EXERCISE BRIEF: Here the job is to retype the data word for word while leaving the pictures aside.

DATASET:
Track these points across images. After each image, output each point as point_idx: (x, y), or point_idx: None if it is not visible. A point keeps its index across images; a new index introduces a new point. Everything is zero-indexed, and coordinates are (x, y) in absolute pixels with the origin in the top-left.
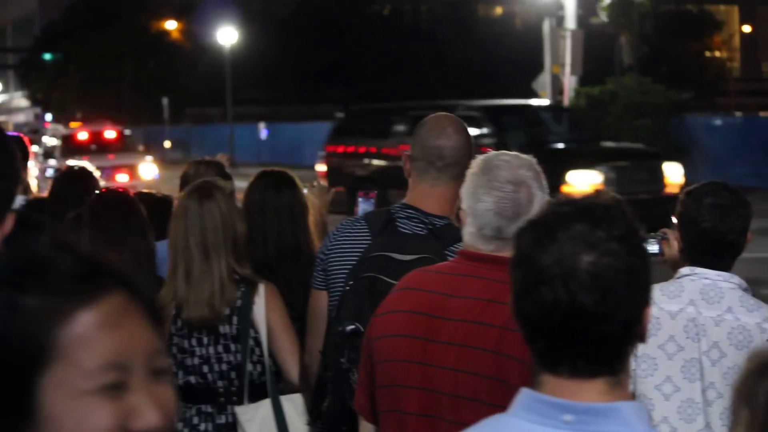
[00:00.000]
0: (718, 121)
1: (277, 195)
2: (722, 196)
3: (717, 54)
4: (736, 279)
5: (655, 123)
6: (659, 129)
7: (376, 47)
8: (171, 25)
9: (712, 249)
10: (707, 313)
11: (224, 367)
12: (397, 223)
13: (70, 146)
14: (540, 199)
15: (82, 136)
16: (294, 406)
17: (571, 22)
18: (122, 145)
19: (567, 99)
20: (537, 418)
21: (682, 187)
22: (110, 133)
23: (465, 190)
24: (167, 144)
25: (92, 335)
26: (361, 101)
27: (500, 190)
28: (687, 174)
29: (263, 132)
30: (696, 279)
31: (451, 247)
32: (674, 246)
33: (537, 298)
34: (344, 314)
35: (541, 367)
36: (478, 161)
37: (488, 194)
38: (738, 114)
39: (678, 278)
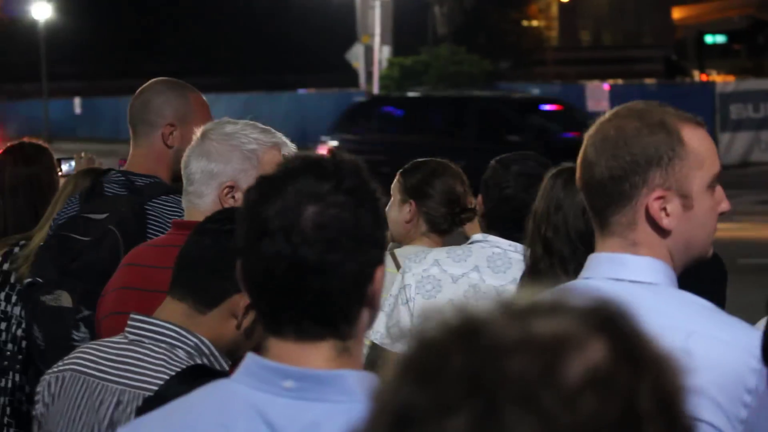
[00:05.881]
0: (541, 90)
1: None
2: (530, 165)
3: (535, 23)
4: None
5: None
6: None
7: (192, 21)
8: None
9: (513, 216)
10: (491, 282)
11: None
12: (104, 187)
13: None
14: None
15: None
16: None
17: None
18: None
19: (377, 70)
20: (257, 383)
21: None
22: None
23: (183, 159)
24: None
25: None
26: (178, 75)
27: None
28: None
29: (78, 106)
30: (486, 246)
31: (154, 201)
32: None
33: (260, 252)
34: (31, 271)
35: (266, 330)
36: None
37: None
38: (557, 82)
39: (469, 243)
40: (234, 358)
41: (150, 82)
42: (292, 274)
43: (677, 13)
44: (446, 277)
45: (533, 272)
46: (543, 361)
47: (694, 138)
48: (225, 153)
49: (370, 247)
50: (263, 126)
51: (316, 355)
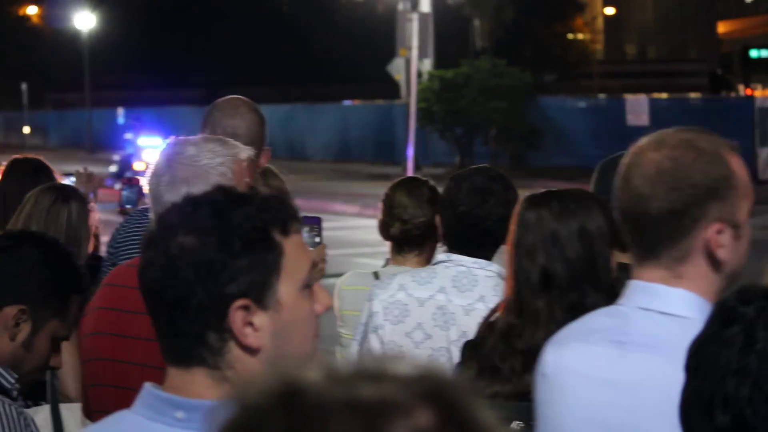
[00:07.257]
0: (582, 104)
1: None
2: (482, 180)
3: (580, 36)
4: (495, 267)
5: (510, 106)
6: (514, 111)
7: (237, 32)
8: (32, 10)
9: (470, 235)
10: (458, 302)
11: None
12: None
13: None
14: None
15: None
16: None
17: (426, 5)
18: None
19: (414, 83)
20: (153, 414)
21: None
22: None
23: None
24: (26, 130)
25: None
26: (223, 86)
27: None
28: (541, 157)
29: (122, 117)
30: (451, 266)
31: None
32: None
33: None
34: None
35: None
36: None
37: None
38: (601, 96)
39: (433, 264)
40: (21, 372)
41: (236, 99)
42: (149, 301)
43: (723, 27)
44: (413, 301)
45: (527, 312)
46: (367, 424)
47: (740, 166)
48: (202, 175)
49: (220, 282)
50: (217, 137)
51: (192, 382)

ANSWER SECTION:
Track these points across images. After each image, output each point as point_idx: (x, y), or point_idx: None if it is not visible. A point keeps its index across images; a new index introduces a new point. Everything is zero-indexed, and coordinates are (x, y) in absolute pixels with the origin in the top-left.
[00:00.000]
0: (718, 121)
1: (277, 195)
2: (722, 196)
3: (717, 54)
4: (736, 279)
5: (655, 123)
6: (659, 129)
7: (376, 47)
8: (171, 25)
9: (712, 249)
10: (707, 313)
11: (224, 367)
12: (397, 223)
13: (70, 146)
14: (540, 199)
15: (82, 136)
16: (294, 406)
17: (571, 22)
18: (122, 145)
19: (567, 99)
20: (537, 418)
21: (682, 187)
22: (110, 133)
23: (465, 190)
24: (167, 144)
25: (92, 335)
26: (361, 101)
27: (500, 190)
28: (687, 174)
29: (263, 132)
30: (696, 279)
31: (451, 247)
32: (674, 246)
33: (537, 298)
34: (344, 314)
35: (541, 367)
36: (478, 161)
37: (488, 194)
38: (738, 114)
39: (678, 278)
[00:05.881]
0: (541, 90)
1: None
2: (530, 165)
3: (535, 23)
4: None
5: None
6: None
7: (192, 21)
8: None
9: (513, 216)
10: (491, 282)
11: None
12: (104, 187)
13: None
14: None
15: None
16: None
17: None
18: None
19: (377, 70)
20: (257, 383)
21: None
22: None
23: (183, 159)
24: None
25: None
26: (178, 75)
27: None
28: None
29: (78, 106)
30: (486, 246)
31: (154, 201)
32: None
33: (260, 252)
34: (31, 271)
35: (266, 330)
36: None
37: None
38: (557, 82)
39: (469, 243)
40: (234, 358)
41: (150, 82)
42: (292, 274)
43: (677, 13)
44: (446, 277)
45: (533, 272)
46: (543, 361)
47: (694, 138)
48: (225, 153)
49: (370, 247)
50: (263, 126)
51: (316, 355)
[00:07.257]
0: (582, 104)
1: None
2: (482, 180)
3: (580, 36)
4: (495, 267)
5: (510, 106)
6: (514, 111)
7: (237, 32)
8: (32, 10)
9: (470, 235)
10: (458, 302)
11: None
12: None
13: None
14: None
15: None
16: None
17: (426, 5)
18: None
19: (414, 83)
20: (153, 414)
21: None
22: None
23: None
24: (26, 130)
25: None
26: (223, 86)
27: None
28: (541, 157)
29: (122, 117)
30: (451, 266)
31: None
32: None
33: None
34: None
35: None
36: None
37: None
38: (601, 96)
39: (433, 264)
40: (21, 372)
41: (236, 99)
42: (149, 301)
43: (723, 27)
44: (413, 301)
45: (527, 312)
46: (367, 424)
47: (740, 166)
48: (202, 175)
49: (220, 282)
50: (217, 137)
51: (192, 382)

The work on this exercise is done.